======== Extrait de page ========
Malgré des salaires parfois très importants, les sportifs ne sont pas à l’abri de déboires financiers. Pour les aider à préserver et même faire fructifier leur patrimoine, des professionnels peuvent les accompagner.

Un article issu du numéro 27 – été 2024, de Forbes France

 

 

On pourrait croire que la vie financière d’un sportif de haut niveau est un long fleuve tranquille. Il est vrai que certains sont de véritables machines à cash exhibant villas, voitures, yacht, ou encore vêtements de luxe à tout-va. Pourtant, loin des idées reçues, des athlètes et anciens athlètes se retrouvent chaque année embourbés dans des difficultés économiques. 50 % des footballeurs professionnels sont ruinés quelques années après la fin de leur carrière, selon plusieurs études. Le taux monterait à 60 % chez les basketteurs NBA, 70 % en NFL.

Même si ces chiffres sont à considérer avec prudence, le phénomène existe. « Depuis le début de ma carrière, j’ai toujours essayé de bien gérer mes économies car, quand on gagne beaucoup d’argent très jeune, on peut vite sombrer », expose l’actuel joueur de Nantes, Moussa Sissoko. Une habitude que l’ancien international tricolore a prise bien avant ses premiers gros cachets, quand il ne gagnait encore que quelques centaines d’euros comme aspirant au centre de formation du Toulouse Football Club. Syndrome du « gamin qui a grandi dans une famille modeste mais sans jamais manquer de rien ». Si le solide milieu de terrain sait également « s’amuser et faire profiter ses proches », il n’est jamais devenu un flambeur. « Ce n’est pas dans ma nature », confie-t-il. La maîtrise de son train de vie, aussi évident que cela puisse paraître, apparaît comme un facteur indispensable pour préserver et faire fructifier le patrimoine des athlètes de haut niveau.
======== Enregistrements extraits ========
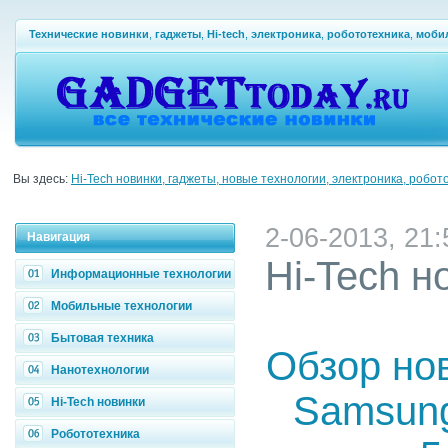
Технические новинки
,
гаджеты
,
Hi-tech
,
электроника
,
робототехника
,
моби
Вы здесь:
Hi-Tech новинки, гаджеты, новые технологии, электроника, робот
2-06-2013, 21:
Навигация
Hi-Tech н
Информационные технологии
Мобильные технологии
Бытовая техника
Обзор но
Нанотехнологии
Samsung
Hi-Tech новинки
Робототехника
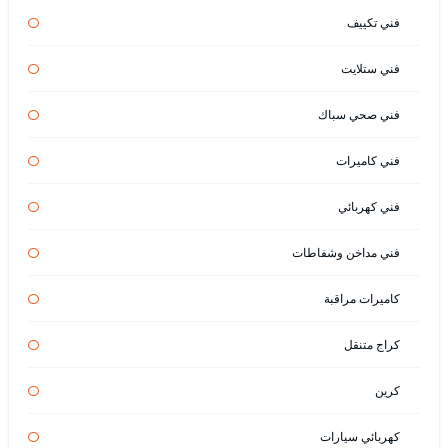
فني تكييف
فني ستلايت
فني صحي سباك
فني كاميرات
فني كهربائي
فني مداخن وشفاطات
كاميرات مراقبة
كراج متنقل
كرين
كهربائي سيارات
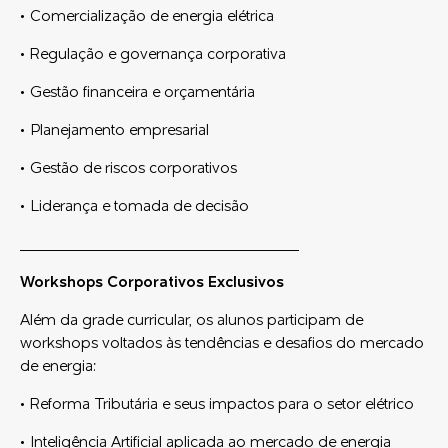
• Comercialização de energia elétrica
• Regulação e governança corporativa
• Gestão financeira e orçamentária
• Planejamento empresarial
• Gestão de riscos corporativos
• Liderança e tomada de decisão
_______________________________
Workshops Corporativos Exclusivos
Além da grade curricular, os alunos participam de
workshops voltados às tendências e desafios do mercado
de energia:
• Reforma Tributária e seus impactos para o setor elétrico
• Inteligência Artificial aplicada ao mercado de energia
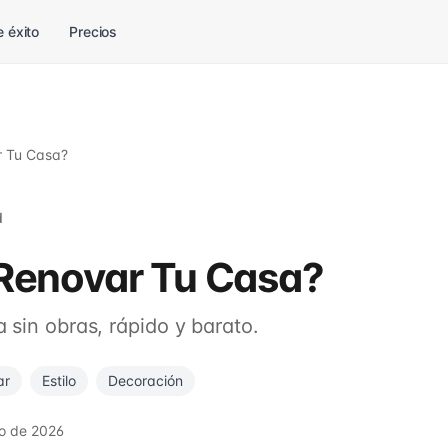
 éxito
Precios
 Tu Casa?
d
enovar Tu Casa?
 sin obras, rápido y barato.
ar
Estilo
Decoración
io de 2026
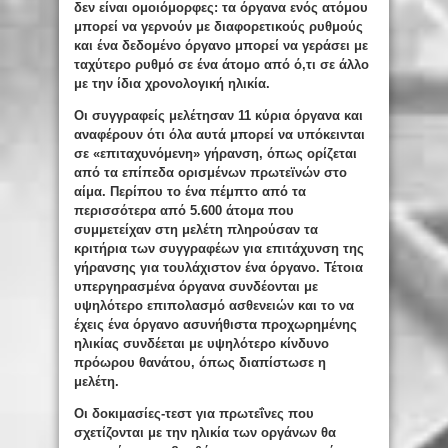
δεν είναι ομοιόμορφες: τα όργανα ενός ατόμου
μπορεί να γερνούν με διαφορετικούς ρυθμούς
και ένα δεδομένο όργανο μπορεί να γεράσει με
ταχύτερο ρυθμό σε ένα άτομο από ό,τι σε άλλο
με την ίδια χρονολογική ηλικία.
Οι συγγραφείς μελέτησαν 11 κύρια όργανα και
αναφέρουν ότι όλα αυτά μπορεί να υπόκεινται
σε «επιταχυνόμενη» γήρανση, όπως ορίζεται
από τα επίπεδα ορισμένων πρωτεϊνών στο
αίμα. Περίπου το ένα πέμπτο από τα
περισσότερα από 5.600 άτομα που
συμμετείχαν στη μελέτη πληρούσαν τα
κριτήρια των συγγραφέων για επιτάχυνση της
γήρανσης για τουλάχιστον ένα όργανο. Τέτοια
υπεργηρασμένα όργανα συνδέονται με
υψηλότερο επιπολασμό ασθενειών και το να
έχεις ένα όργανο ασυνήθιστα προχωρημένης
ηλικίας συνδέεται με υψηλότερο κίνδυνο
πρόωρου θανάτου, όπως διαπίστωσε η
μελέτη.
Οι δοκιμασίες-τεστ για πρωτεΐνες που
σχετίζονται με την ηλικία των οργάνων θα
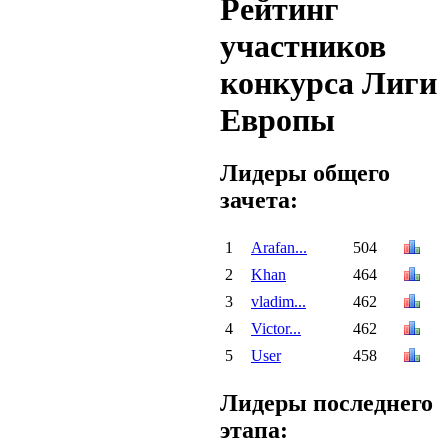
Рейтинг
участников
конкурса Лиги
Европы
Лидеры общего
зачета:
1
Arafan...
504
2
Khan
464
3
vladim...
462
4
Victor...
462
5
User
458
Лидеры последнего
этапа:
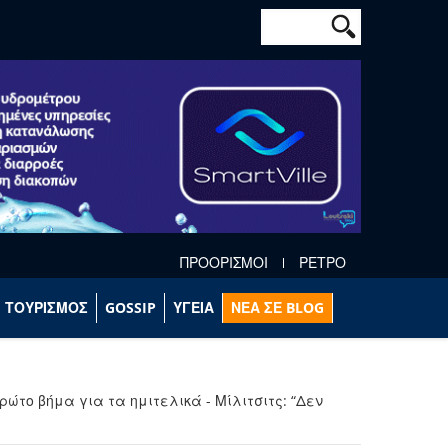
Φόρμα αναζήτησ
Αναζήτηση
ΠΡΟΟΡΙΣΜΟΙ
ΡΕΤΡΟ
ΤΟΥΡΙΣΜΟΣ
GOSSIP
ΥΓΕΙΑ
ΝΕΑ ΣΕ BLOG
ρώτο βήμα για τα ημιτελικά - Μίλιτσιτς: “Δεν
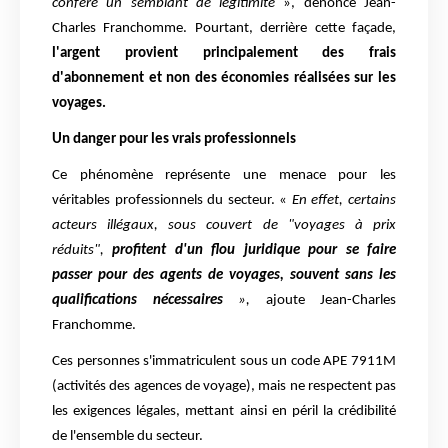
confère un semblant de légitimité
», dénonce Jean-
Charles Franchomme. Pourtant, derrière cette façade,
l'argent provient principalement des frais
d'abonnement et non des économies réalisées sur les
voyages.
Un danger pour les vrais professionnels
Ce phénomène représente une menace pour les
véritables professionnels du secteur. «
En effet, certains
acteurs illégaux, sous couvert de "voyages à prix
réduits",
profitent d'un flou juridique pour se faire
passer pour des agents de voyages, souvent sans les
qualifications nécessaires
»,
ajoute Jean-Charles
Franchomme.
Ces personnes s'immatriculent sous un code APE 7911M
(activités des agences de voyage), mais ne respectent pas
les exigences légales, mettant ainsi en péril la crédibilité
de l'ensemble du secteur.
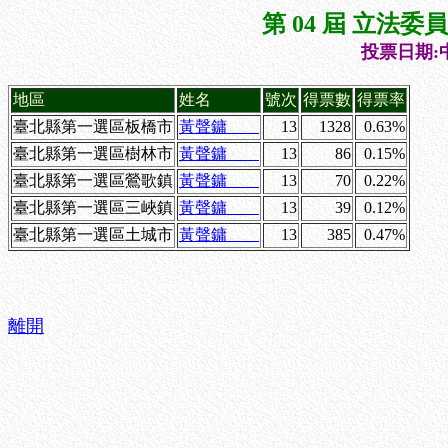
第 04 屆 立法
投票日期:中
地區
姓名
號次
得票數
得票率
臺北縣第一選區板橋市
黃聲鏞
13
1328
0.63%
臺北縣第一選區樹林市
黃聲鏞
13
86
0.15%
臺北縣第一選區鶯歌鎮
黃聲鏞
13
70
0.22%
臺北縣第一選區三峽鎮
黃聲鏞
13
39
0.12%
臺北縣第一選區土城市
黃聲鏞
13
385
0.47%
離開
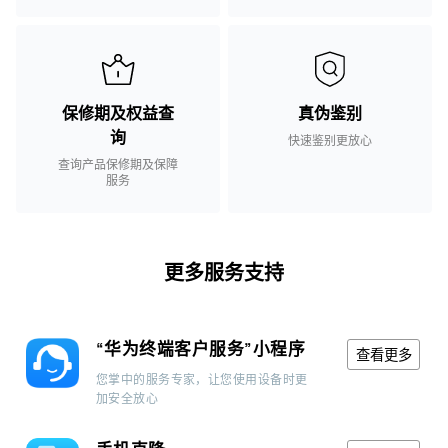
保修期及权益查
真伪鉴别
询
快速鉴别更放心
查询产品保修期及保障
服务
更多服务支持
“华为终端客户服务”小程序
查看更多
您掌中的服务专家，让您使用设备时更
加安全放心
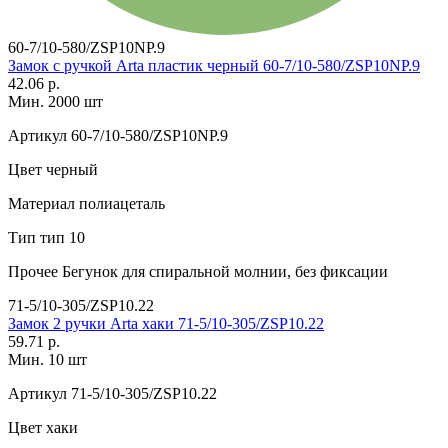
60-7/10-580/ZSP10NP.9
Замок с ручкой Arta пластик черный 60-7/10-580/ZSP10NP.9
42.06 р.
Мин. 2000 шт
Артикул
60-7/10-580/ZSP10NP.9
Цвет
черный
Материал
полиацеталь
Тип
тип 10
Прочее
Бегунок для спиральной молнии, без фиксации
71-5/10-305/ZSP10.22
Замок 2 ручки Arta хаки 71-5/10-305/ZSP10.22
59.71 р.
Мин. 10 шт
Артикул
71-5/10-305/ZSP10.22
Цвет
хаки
========
======== Enregistrements extraits ========
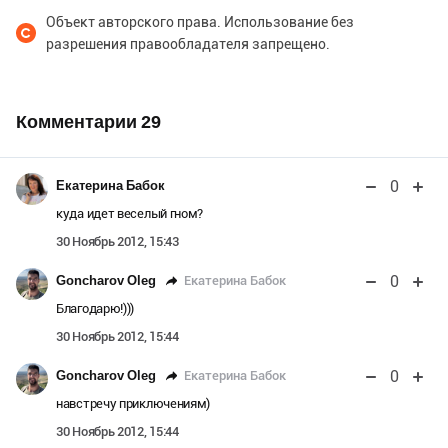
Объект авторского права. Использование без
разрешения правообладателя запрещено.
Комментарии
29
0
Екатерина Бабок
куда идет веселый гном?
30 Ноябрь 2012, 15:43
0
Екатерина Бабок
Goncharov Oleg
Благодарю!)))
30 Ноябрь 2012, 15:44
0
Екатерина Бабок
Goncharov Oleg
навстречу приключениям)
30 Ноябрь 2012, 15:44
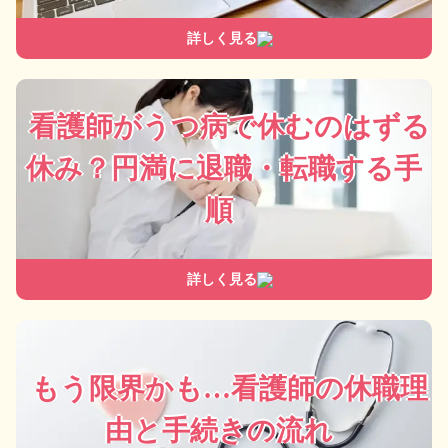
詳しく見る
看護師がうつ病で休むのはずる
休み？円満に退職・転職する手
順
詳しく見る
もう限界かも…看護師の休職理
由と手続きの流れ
========
Liste des tâches:
1. Répondez aux questions suivantes d'après l'article sur les finances des sportifs :
(a) Selon plusieurs études, quelle proportion des footballeurs professionnels est ruinée quelques années après la fin de leur carrière ?
(b) De quel numéro de Forbes France l'article est-il issu ?
(c) Dans quel club Moussa Sissoko joue-t-il actuellement ?
2. Modifiez les lignes des enregistrements qui vont de la ligne contenant « Φόρμα αναζήτησ » jusqu'à la ligne contenant « ρώτο βήμα για », ces deux lignes comprises, en remplaçant « GOSSIP » par « PEOPLE » sans rien changer d'autre.
Le texte et les enregistrements constituent des documents distincts, sans lien entre eux.

Réponses par tâche:
1.
(a) 50 %.
(b) Du numéro 27, été 2024.
(c) À Nantes.

2.
Φόρμα αναζήτησ
Αναζήτηση
ΠΡΟΟΡΙΣΜΟΙ
ΡΕΤΡΟ
ΤΟΥΡΙΣΜΟΣ
PEOPLE
ΥΓΕΙΑ
ΝΕΑ ΣΕ BLOG
ρώτο βήμα για τα ημιτελικά - Μίλιτσιτς: “Δεν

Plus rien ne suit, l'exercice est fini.